Three Chicago-area members of Congress, Reps. Jonathan Jackson, Jesús “Chuy” García and Delia Ramirez, rolled out the Living Wage For All Act on Tuesday, April 28, 2026, pitching a new federal minimum wage of $25 an hour. Announced at a press event on the steps of the U.S. Capitol, the proposal was framed as a direct response to stubbornly high housing, grocery and health-care costs and would set a national wage floor far above today’s federal and most state minimums.

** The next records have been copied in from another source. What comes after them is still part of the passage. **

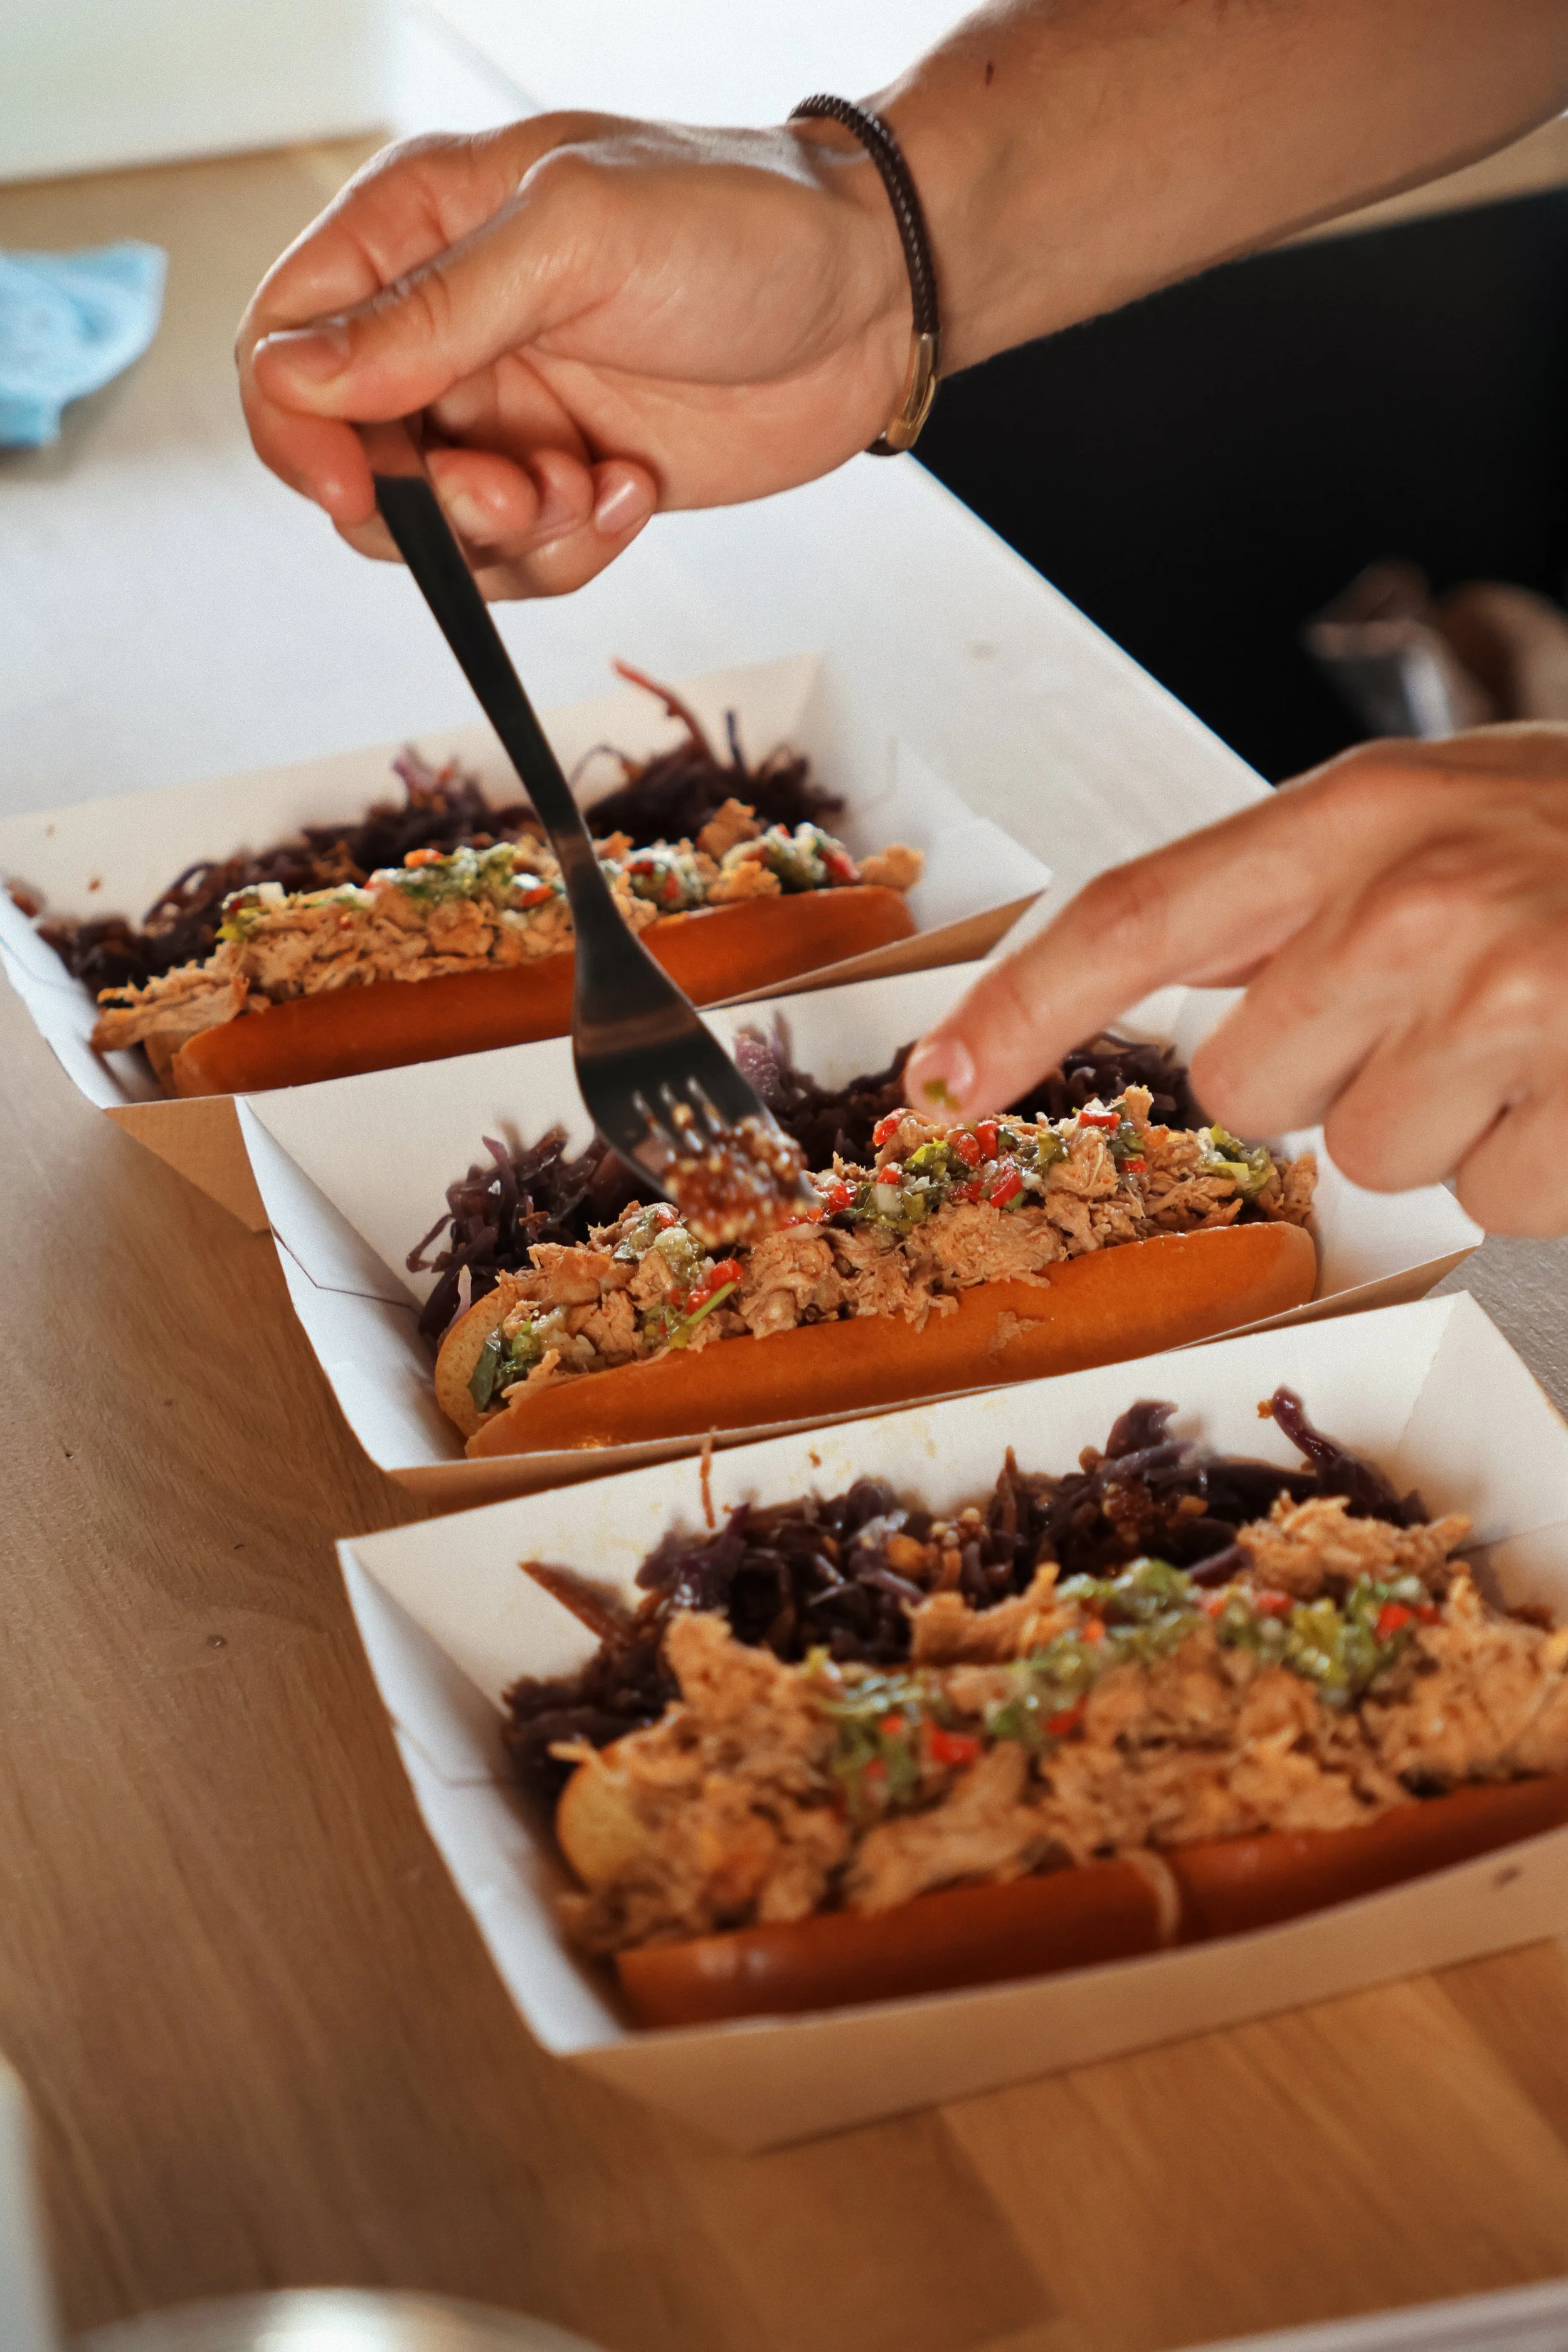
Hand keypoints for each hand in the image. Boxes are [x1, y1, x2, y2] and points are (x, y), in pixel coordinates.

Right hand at [236, 115, 909, 597]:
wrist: (871, 295)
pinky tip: (632, 492)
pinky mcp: (567, 478)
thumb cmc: (738, 223)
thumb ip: (434, 313)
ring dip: (509, 537)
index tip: (359, 483)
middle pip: (350, 461)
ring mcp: (507, 409)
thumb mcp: (575, 240)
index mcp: (416, 231)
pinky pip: (520, 558)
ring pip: (436, 529)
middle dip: (428, 504)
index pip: (285, 346)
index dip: (300, 431)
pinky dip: (570, 549)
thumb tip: (298, 380)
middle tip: (518, 494)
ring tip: (591, 486)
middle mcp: (446, 326)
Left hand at [904, 726, 1567, 1234]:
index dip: (1019, 1006)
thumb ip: (1294, 892)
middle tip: (1451, 1006)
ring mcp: (1506, 1002)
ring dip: (1449, 1124)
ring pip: (1374, 1160)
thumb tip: (1154, 978)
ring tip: (1540, 1033)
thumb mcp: (1436, 814)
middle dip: (1333, 1073)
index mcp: (1360, 816)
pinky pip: (1494, 1200)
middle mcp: (1414, 903)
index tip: (933, 1084)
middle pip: (1250, 1086)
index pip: (1135, 914)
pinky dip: (1540, 1162)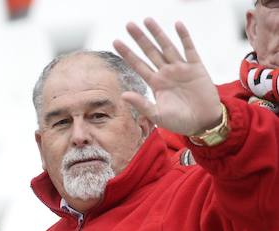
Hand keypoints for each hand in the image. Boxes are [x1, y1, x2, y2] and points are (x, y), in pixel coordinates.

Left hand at [113, 18, 221, 135]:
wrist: (203, 122)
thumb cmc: (180, 121)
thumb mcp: (157, 115)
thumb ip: (141, 104)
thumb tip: (124, 94)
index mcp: (155, 83)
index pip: (137, 65)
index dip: (127, 53)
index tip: (115, 42)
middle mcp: (166, 73)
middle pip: (149, 52)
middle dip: (139, 38)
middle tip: (128, 25)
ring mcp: (180, 68)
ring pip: (166, 46)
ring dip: (157, 33)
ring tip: (147, 20)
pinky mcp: (196, 67)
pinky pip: (189, 49)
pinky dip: (184, 37)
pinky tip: (177, 25)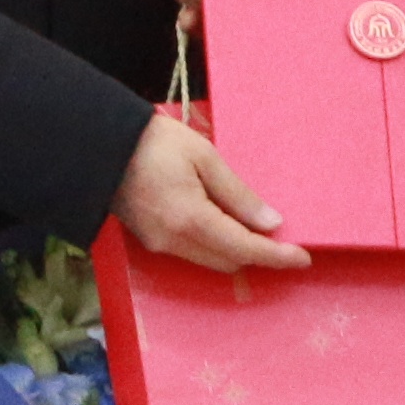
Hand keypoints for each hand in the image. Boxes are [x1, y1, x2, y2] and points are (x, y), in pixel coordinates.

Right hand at [115, 109, 307, 273]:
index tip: (302, 258)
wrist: (101, 143)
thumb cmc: (154, 142)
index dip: (276, 256)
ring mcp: (158, 244)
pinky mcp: (149, 240)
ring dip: (234, 249)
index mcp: (190, 220)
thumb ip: (239, 195)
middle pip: (228, 262)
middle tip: (280, 235)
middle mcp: (173, 241)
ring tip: (252, 224)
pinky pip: (191, 252)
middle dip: (257, 254)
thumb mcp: (205, 158)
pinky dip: (212, 243)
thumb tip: (271, 223)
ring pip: (209, 260)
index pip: (244, 249)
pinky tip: (222, 221)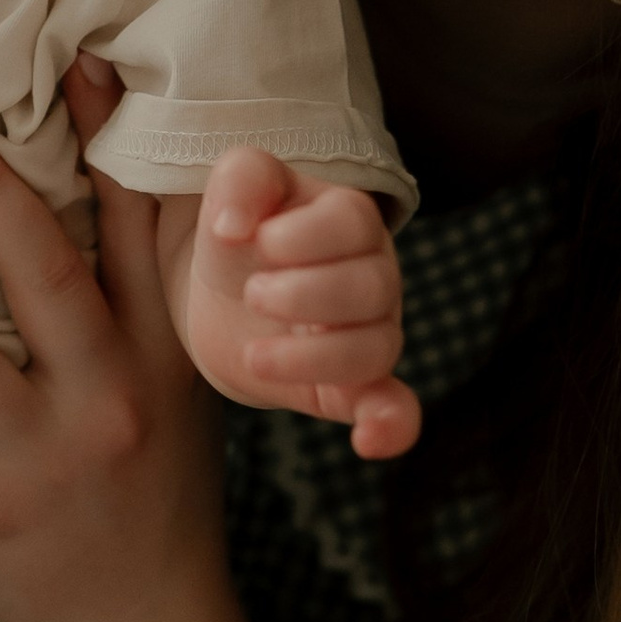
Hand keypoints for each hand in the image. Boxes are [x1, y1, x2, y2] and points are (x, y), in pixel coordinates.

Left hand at [0, 62, 269, 621]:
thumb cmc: (156, 496)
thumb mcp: (179, 392)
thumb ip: (143, 300)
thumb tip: (114, 179)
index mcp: (161, 355)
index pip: (140, 232)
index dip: (110, 143)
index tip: (72, 58)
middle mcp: (109, 398)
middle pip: (47, 275)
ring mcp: (44, 461)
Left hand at [183, 149, 418, 460]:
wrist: (226, 290)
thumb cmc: (243, 230)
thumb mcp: (235, 189)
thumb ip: (241, 178)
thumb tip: (234, 224)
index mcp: (349, 220)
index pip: (353, 223)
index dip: (304, 236)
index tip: (257, 240)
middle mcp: (373, 277)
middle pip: (373, 287)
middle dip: (306, 294)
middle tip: (251, 293)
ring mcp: (368, 333)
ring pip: (376, 350)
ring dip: (314, 357)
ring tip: (253, 354)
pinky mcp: (350, 386)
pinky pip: (394, 409)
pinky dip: (392, 427)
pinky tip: (367, 443)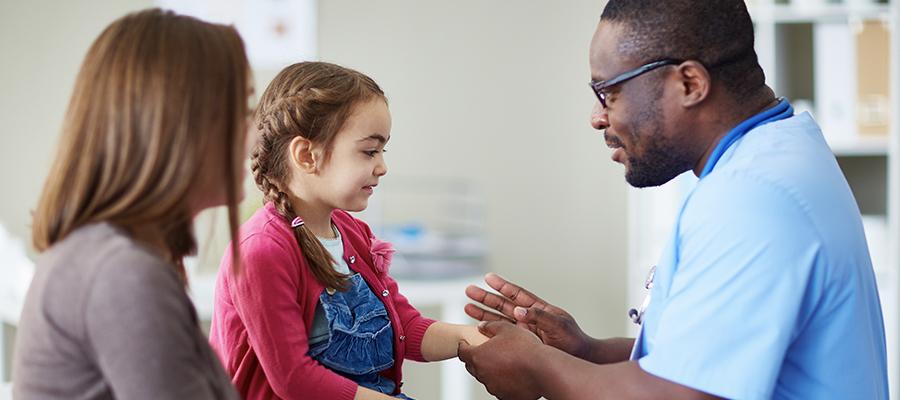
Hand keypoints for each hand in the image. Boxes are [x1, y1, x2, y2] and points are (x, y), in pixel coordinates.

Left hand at [457, 322, 542, 399]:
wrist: (544, 369)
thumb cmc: (526, 348)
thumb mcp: (507, 328)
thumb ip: (490, 326)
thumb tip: (481, 326)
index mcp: (479, 355)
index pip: (462, 351)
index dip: (463, 346)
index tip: (466, 343)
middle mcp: (482, 373)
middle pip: (472, 366)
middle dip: (475, 358)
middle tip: (484, 352)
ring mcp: (493, 387)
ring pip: (485, 378)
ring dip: (488, 371)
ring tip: (501, 362)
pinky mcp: (504, 396)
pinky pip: (498, 388)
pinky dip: (501, 381)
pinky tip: (511, 374)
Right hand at [464, 273, 593, 359]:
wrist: (578, 358)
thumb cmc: (573, 340)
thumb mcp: (558, 325)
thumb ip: (538, 316)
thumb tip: (518, 311)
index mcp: (538, 308)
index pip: (517, 294)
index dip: (502, 286)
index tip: (488, 277)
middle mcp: (528, 318)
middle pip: (503, 305)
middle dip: (486, 298)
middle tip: (469, 290)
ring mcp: (523, 330)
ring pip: (499, 319)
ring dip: (483, 313)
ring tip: (467, 306)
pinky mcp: (521, 343)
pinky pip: (502, 335)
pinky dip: (490, 331)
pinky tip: (478, 328)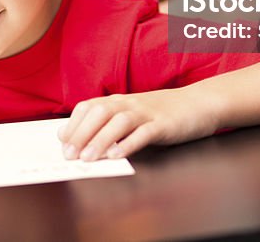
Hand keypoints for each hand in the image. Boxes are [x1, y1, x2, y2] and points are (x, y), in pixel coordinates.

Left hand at [58, 87, 218, 161]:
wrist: (198, 103)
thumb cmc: (161, 113)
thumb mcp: (133, 114)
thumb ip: (110, 124)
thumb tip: (81, 141)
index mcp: (119, 101)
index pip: (89, 107)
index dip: (74, 124)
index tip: (62, 142)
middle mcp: (130, 104)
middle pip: (100, 113)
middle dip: (81, 134)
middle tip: (70, 155)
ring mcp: (147, 113)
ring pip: (119, 122)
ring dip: (100, 140)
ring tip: (88, 158)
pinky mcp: (163, 125)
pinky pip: (144, 133)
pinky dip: (128, 144)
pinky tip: (117, 155)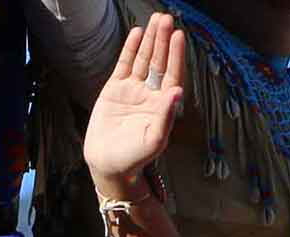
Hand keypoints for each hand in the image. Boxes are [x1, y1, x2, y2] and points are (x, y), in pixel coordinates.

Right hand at [84, 13, 184, 192]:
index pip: (172, 75)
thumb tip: (178, 91)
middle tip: (167, 19)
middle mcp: (150, 95)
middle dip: (163, 41)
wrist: (109, 164)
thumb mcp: (154, 139)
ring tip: (156, 20)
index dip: (176, 56)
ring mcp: (133, 91)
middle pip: (159, 62)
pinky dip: (131, 49)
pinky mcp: (114, 90)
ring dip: (150, 41)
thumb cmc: (134, 157)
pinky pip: (124, 65)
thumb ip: (165, 115)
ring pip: (143, 60)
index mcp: (163, 106)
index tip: (179, 36)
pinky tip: (137, 34)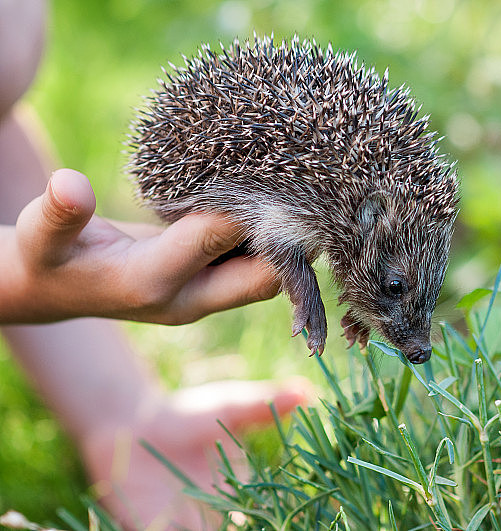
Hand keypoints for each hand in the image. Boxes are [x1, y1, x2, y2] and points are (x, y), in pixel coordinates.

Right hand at [1, 168, 278, 324]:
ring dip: (287, 244)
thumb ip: (59, 214)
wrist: (51, 291)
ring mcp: (203, 298)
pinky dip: (271, 244)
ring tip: (302, 193)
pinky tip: (280, 207)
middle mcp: (189, 300)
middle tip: (306, 187)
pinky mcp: (209, 288)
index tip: (272, 168)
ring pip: (267, 278)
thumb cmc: (48, 258)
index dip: (246, 206)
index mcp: (152, 284)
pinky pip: (255, 270)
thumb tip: (69, 183)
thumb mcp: (42, 237)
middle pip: (263, 279)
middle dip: (289, 241)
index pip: (216, 240)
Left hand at [79, 377, 313, 528]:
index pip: (270, 516)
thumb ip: (265, 404)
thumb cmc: (188, 413)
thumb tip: (308, 392)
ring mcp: (184, 526)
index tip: (295, 519)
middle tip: (249, 526)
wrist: (131, 422)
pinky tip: (172, 528)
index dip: (284, 520)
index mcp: (244, 494)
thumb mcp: (229, 407)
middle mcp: (218, 516)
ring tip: (209, 529)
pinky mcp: (149, 529)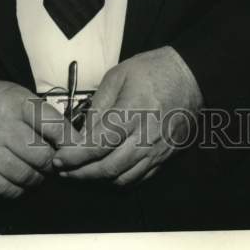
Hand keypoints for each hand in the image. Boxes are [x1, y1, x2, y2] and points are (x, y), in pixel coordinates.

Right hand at [0, 79, 72, 198]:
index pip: (55, 126)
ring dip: (36, 178)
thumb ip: (41, 115)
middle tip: (50, 161)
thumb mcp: (16, 95)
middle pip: (43, 156)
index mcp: (17, 102)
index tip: (75, 150)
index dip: (70, 142)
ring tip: (35, 172)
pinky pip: (6, 189)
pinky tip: (18, 181)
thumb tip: (70, 141)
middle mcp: (2, 125)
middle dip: (52, 163)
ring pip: (27, 175)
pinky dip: (18, 189)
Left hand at [52, 46, 202, 186]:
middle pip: (109, 167)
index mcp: (133, 112)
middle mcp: (146, 136)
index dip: (76, 157)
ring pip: (123, 177)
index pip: (99, 144)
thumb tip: (82, 133)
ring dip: (98, 180)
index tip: (59, 160)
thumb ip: (99, 105)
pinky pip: (139, 177)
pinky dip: (119, 179)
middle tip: (63, 171)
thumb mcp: (118, 75)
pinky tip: (106, 172)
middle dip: (82, 173)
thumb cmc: (152, 70)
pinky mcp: (166, 156)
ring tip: (80, 173)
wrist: (191, 76)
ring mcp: (158, 149)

The measure builds on the Fight for $15 movement and arrived with backing from labor and civil-rights groups along with a roster of progressive cosponsors. According to a press release from Rep. Jesús “Chuy” García’s office, the bill is designed so that large, highly profitable employers move first, while smaller employers get more time to adjust. Sponsors say it would also scrap subminimum wages for tipped workers, youth workers and workers with disabilities, and then tie future increases to broader wage growth so the floor does not fall behind again.
What the Bill Would Do
The Living Wage For All Act sets up a two-track phase-in schedule. Large employers would see stepped increases beginning Jan. 1, 2026 and would reach $25.00 by Jan. 1, 2031. Other employers would follow a slower ladder that does not hit $25.00 until Jan. 1, 2038. After that, the minimum would be pegged to two-thirds of the national median hourly wage so the baseline moves with the economy instead of sitting frozen for years. The bill's official text spells out the detailed year-by-year schedule and defines "large employer" by revenue or employee count, and readers are directed to the bill's text for the full timeline and legal language.
Chicago and State Context
Chicago is already operating above the federal minimum. The city's labor notice lists a $16.60 baseline effective July 1, 2025, and Illinois reached a statewide $15.00 minimum on Jan. 1, 2025. The federal minimum, by contrast, has been stuck at $7.25 since 2009. The U.S. Department of Labor's consolidated table shows the District of Columbia at $17.95 and Washington state at $17.13 as of Jan. 1, 2026. Those figures highlight how aggressive a $25 national floor would be, even compared with current high-water marks in relatively high-wage cities and states.
How It Is Being Received
On the Capitol steps, sponsors leaned hard on the affordability argument and the gap between paychecks and basic costs. "Minimum wage is not a living wage. That’s not right," Rep. Ramirez said, casting the bill as a bid to restore workers' purchasing power. Critics have warned about potential economic blowback. Local coverage quoted Bryce Hill of the Illinois Policy Institute, who argued that a jump to $25 could cut into job opportunities and put significant strain on small businesses. With labor and civil-rights organizations lined up on one side and business and fiscal skeptics on the other, the proposal is functioning as both a policy blueprint and a rallying banner.
What Is Next
The bill's filing date appears in the official record in mid-April, with sponsors staging the public rollout on April 28. If the measure advances, it will move to House committees for hearings, analysis and potential scoring. Even with long odds of passing in this Congress, sponsors and allied unions are treating it as an effort to reset the national conversation and to offer a federal template for states and cities that want to push their own minimums higher. The bill's full text is publicly available for readers who want to dig into the primary source material.